Thanks for the info. I realize the spline may pull out if I design it for too much flex. Something to keep in mind. I am not trying to build a buggy flex-monster or anything. I could just lower the rear mount 2 1/2" and use a 4" shackle up front(its 3" up front now) , netting about 1" down on the pinion. I can shim the difference to get within 2-deg if needed.

I just wanted to check here if anyone had other opinions on the shackle reversal. Thanks for your input.
 
After running 6" shackles on my CJ I replaced my springs with waggy springs and did a shackle reversal . I could not believe the differance in the way it handled.
 
Shackle reversal will work good with any 4x4 that has springs with some arch. Hardcore rock crawlers do not like the fact the the forward push is exerted on the front half of the spring which could banana the spring. With shackle in the front the forward force "pulls" the 4x4 up which is easier on the spring. What I do is put 15 degrees angle on the rear shackle to help the "pull" effect. The on-road pls is way better handling over bumps. The downside is a little bit of dive on panic braking which can be countered with stiffer shocks. I also think shackles in the rear helps if you are not running a track bar (like anybody with SOA ever does anyway). The steering does not push the shackles side-to side as much. Shackle reversal is good for SUA and a rig that is 50/50 on/off road IMO.
 
jdubb said:
Shackle reversal will work good with any 4x4 that has springs with some arch. Hardcore rock crawlers do not like the fact the the forward push is exerted on the front half of the spring which could banana the spring. With shackle in the front the forward force "pulls" the 4x4 up which is easier on the spring. What I do is put 15 degrees angle on the rear shackle to help the "pull" effect. The on-road pls is way better handling over bumps. The downside is a little bit of dive on panic braking which can be countered with stiffer shocks. I also think shackles in the rear helps if you are not running a track bar (like anybody with SOA ever does anyway). The steering does not push the shackles side-to side as much. Shackle reversal is good for SUA and a rig that is 50/50 on/off road IMO.

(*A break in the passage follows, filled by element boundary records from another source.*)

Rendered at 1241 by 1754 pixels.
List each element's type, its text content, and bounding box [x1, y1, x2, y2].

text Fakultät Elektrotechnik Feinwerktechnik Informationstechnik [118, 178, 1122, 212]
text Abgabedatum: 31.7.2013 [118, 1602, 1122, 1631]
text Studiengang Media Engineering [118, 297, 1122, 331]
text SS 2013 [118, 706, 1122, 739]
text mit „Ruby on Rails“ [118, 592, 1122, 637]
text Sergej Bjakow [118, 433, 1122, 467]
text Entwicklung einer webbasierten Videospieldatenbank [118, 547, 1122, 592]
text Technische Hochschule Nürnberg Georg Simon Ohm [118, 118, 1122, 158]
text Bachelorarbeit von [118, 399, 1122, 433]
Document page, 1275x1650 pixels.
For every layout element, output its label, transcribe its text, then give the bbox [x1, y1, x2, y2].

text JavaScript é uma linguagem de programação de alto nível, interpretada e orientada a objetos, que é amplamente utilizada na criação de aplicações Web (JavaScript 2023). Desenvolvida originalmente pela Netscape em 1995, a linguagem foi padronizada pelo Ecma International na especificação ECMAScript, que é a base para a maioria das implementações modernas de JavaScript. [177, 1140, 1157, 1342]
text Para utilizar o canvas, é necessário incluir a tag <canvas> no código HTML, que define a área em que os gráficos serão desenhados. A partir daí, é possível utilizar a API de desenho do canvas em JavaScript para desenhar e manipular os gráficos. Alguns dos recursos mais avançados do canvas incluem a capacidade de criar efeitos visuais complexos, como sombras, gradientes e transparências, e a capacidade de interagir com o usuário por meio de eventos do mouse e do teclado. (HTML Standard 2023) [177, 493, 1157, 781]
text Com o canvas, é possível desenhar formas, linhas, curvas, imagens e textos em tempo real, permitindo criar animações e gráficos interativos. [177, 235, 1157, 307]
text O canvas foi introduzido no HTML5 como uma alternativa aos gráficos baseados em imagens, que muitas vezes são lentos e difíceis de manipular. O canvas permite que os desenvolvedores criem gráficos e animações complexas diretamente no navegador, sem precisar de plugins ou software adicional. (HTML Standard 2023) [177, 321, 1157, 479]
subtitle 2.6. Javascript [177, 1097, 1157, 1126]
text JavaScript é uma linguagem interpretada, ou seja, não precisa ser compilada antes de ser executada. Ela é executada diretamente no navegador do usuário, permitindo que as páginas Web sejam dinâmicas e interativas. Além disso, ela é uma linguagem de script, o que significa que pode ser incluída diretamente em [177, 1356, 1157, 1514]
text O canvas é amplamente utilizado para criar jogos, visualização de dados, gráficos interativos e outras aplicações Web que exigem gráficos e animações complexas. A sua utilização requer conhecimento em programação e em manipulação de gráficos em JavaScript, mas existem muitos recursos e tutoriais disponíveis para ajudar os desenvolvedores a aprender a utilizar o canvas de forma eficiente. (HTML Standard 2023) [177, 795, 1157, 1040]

I am running the Black Diamond 4" lift springs (no longer made) up front with the XT shocks (slow response, aka stiff) all around. Can you elaborate some on why the shackle up front pulls the axle up better off-raod than the rear shackle? I am trying to understand this a little better before making any changes.

We are still street legal, the beast is pretty much a trailer queen now and sees mostly my garage, I mean trails. I removed all the sway bars long ago and never looked back.
 
etjeep said:
Can you elaborate some on why the shackle up front pulls the axle up better off-raod than the rear shackle? I am trying to understand this a little better before making any changes.

If no torque is being applied- with the rear shackle, as you hit a rock, the axle moves up and back, which is a natural reaction while moving forward. With a front shackle, the axle moves forward as it goes up, pushing back against the rock..

Thing is, when you're on it, the pinion tries to drop down, which tries to extend the front suspension, and a rear shackle lets this happen more easily.. It's a slight drawback.

The gain in ground clearance and approach angle is a HUGE bonus though...
 
etjeep said:
Makes sence.

Basically, I was able to do a little more research about shackle reversal after first posting up on this topic and listened to what you had to say. I have concluded that I will not make this mod for several reasons summarized below;
1. Front shackles providing better traction, offroad.
2. Can live with "lower" on-road performance of front shackle.
3. Avoid long spline driveshaft mod

Thanks for the responses.
 
Eric,
I like mine the way it is Stock the only issue is that I need A little longer front shakel to keep it for flipping over when I flex. I get pretty good flex for what I have. I think you should look at what is limiting your flex first
 
Ridgerunner said:
Eric,
I like mine the way it is Stock the only issue is that I need A little longer front shakel to keep it for flipping over when I flex. I get pretty good flex for what I have. I think you should look at what is limiting your flex first
Carl,
The front flexes ok, but I would settle for more! :) Could be shock limiting of course. I'll have to pull those shocks (Back Diamond XTs) and check the stroke when I get in there. I plan on going with a drop rear shackle in front (say ~2") with a longer shackle up (~4" from the 3" stocker) front to correct my high pinion angle. That should give me a delta of ~1" (dropping the rear 2" and pushing the front back up ~1") plus a little lift. Hard to explain in writing but you get the idea, I want a little more distance between the axle housing and the engine/tranny area. I have to work out the measurements first and there are always shims to correct if needed.

As for the rear, I am definately doing a shackle flip and getting rid of the AAL set-up. All the sping clamps I have on there to hold the AAL in are not helping the leaves spread or flex. I want a flatter springier spring back there. Thats a different thread. :)

Later...
 
When I had my 95 YJ with SRS and 4 inch SUA springs, I had numerous compliments on the smooth ride from other guys with SUA Jeeps. I will tell you the "loss of traction" theory is just that, a lame theory. It stems from the new rock crawling school of thinking that applies to one percent of all the four wheeling you will see on the trails. The other 99 percent of the time is spent getting your teeth jarred out by that front mounted shackle. I spent a lot of time pondering the same issues and it is hard because the opinions out there are 50/50 on this topic. I even had a very prominent 4x4 business in the Charlotte area tell me SRS was crap. I am glad I ignored them. Remember, if it takes street bumps smooth it will take trail bumps smooth. I can only speak for the YJ though, so that doesnt really help you much anyway.